杨青苑笃定晏泽不会拉下脸来给晏怀明道歉,所以也是横,果不其然,她又一次成功激怒了那位。
“你这算盘,打得真响亮。”
“承蒙陛下抬爱。”
“和你老子一个德性!油盐不进!软硬不吃!”
晏泽竟是被活活气笑了,他指着杨青苑骂,“滚滚滚,给朕滚,有多远滚多远!”
“臣,谢陛下隆恩!”
杨青苑装模作样行了个大礼,晏泽气得砸过来一盏热茶,“哗啦”,茶杯碎了一地,热气腾腾的茶水溅得到处都是。
杨青苑拽上晏怀明,头也不回地走了。
穆雅卿摇了摇扇子:“臣妾也先行告退。
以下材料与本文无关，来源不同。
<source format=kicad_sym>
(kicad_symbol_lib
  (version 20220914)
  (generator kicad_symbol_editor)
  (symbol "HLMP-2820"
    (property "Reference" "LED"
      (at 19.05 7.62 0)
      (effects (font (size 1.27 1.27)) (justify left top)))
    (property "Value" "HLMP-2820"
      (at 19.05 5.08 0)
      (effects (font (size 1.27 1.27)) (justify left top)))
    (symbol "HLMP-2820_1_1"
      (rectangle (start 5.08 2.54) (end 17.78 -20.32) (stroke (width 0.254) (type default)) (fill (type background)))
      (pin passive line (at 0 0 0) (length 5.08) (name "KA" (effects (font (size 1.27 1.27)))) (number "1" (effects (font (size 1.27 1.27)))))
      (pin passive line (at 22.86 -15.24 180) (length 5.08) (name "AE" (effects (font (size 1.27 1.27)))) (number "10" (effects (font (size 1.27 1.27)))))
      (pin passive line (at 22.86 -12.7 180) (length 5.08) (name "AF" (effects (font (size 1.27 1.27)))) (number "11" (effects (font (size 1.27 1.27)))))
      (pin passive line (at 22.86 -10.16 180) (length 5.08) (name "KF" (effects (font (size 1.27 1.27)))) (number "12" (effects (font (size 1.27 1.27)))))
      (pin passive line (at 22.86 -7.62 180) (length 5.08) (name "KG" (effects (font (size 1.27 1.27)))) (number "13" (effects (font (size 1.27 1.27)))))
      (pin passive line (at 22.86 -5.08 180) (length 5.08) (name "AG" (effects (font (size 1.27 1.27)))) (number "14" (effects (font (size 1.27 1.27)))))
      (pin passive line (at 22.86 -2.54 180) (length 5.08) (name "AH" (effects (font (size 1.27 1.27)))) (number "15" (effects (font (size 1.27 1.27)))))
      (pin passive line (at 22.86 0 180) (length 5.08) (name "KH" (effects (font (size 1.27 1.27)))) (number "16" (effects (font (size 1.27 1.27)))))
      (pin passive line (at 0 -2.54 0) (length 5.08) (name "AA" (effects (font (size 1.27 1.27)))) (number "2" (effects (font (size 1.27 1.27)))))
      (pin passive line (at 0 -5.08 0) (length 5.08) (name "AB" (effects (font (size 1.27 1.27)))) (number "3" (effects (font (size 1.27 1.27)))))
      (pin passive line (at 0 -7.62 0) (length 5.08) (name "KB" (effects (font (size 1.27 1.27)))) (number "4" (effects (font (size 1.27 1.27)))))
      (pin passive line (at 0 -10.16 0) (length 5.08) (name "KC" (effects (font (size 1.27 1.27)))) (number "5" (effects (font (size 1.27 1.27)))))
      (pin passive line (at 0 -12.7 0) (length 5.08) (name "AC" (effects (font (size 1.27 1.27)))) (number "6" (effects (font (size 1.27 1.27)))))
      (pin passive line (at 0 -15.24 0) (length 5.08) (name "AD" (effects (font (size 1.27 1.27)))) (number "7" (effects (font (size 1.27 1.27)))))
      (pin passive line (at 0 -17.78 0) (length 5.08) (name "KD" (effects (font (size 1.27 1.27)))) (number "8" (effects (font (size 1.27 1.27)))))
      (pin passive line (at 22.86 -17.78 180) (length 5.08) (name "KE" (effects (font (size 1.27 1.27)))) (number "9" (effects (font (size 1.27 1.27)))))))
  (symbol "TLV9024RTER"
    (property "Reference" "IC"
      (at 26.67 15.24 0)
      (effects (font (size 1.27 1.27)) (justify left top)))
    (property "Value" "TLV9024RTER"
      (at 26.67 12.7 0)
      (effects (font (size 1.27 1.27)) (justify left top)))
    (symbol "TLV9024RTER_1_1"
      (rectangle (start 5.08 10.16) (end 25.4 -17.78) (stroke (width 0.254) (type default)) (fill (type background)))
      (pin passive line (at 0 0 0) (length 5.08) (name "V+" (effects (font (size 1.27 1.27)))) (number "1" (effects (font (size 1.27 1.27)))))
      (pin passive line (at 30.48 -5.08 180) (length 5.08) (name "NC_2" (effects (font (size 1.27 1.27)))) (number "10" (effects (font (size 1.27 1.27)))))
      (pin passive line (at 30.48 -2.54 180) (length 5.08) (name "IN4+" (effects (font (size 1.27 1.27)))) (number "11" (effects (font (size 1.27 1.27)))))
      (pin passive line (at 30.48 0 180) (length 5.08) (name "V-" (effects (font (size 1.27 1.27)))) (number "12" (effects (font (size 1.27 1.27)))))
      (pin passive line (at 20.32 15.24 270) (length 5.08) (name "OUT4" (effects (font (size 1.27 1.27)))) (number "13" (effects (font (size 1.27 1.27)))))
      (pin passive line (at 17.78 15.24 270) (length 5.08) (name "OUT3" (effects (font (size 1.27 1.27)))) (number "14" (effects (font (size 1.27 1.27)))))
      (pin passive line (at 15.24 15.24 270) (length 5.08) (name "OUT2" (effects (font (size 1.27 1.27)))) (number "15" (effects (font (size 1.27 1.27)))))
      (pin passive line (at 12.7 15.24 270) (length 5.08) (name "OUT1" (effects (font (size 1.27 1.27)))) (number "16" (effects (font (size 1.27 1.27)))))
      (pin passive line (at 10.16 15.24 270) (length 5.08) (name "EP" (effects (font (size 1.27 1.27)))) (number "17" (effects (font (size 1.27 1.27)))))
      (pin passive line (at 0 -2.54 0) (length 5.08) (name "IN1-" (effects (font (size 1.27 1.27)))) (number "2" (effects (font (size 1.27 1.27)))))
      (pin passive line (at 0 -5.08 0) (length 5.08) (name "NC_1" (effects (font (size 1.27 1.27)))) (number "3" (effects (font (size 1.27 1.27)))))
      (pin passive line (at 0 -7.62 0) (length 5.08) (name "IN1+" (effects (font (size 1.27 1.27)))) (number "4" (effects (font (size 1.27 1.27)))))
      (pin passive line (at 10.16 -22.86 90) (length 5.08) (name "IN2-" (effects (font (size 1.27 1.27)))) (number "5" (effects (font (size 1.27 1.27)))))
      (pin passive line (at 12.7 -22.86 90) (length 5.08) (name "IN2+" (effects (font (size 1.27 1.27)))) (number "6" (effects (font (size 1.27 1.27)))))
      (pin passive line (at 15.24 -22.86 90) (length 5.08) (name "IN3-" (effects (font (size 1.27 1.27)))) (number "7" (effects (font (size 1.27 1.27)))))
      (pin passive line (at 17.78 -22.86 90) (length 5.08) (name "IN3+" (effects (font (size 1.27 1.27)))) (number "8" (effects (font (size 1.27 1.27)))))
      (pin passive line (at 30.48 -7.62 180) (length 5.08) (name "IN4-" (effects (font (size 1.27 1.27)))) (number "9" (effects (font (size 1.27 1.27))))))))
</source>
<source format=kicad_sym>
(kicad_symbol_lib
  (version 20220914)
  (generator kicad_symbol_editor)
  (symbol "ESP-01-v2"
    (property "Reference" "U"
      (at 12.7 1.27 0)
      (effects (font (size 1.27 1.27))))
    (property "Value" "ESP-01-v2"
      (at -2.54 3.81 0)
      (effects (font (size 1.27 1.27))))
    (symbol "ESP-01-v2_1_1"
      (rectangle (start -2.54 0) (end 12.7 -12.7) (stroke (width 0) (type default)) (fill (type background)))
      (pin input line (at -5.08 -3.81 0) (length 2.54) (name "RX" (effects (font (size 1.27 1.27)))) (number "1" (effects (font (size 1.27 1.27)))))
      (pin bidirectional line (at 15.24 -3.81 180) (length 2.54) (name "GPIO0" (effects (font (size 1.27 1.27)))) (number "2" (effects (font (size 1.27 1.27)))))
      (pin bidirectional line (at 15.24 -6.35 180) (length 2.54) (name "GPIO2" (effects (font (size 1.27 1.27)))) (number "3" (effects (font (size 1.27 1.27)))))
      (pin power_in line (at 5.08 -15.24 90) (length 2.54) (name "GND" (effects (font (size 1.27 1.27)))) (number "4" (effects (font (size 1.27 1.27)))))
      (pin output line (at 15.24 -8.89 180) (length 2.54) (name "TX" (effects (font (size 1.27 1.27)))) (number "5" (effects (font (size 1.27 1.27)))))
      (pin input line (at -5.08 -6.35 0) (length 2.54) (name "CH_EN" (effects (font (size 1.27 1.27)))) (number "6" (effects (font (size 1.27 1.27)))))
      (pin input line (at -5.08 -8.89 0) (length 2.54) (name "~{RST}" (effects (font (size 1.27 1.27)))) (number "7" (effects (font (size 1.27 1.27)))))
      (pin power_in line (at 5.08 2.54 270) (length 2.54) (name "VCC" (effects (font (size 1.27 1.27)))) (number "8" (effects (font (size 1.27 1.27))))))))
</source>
”
“你去哪儿?去给杨怀远家里的小兔崽子说好话?”晏泽眼里布满红丝,“她就和她老子一个样!还义子?义子!杨怀远就她一个女儿,真不怕朕给她拉出去砍了!”
穆雅卿笑笑:“陛下大可以试试,说不定那孩子少了根头发,侯爷就快马加鞭从楼州赶回京都了呢!昔日兄弟相见,不打个你死我活,怎么能体现这中间的曲折情深呢?”
“你迟早死在你这张嘴上!”
“我这不是太久没见你这般灰头土脸的样子了么?心里高兴啊,回头能多喝二两小酒。”
穆雅卿以扇遮面,正想走,晏泽又叫住她:“呆在这儿。”
“呆在这儿看你这张臭脸?”
“你也不是一天两天看我没好脸色,坐这儿。”
晏泽斜靠在椅子上,“朕,想要那冷雪白玉。”
“可以啊,挖了明宣皇后的墓,不就有半块了么?”
晏泽一脸吞了半斤苦瓜的阴沉表情:“杨怀远倒是给你讲了不少啊!”
“和亲路迢,我自个儿向他打听的。”穆雅卿漫不经心地说着话,“当年的侯爷,可真是俊呐,从轿子里偷偷看一眼那马背上的侧影,都心动得不行。”
片刻后,伴随着一声粗重的怒喝,穆雅卿高高兴兴离了那压抑的营帐。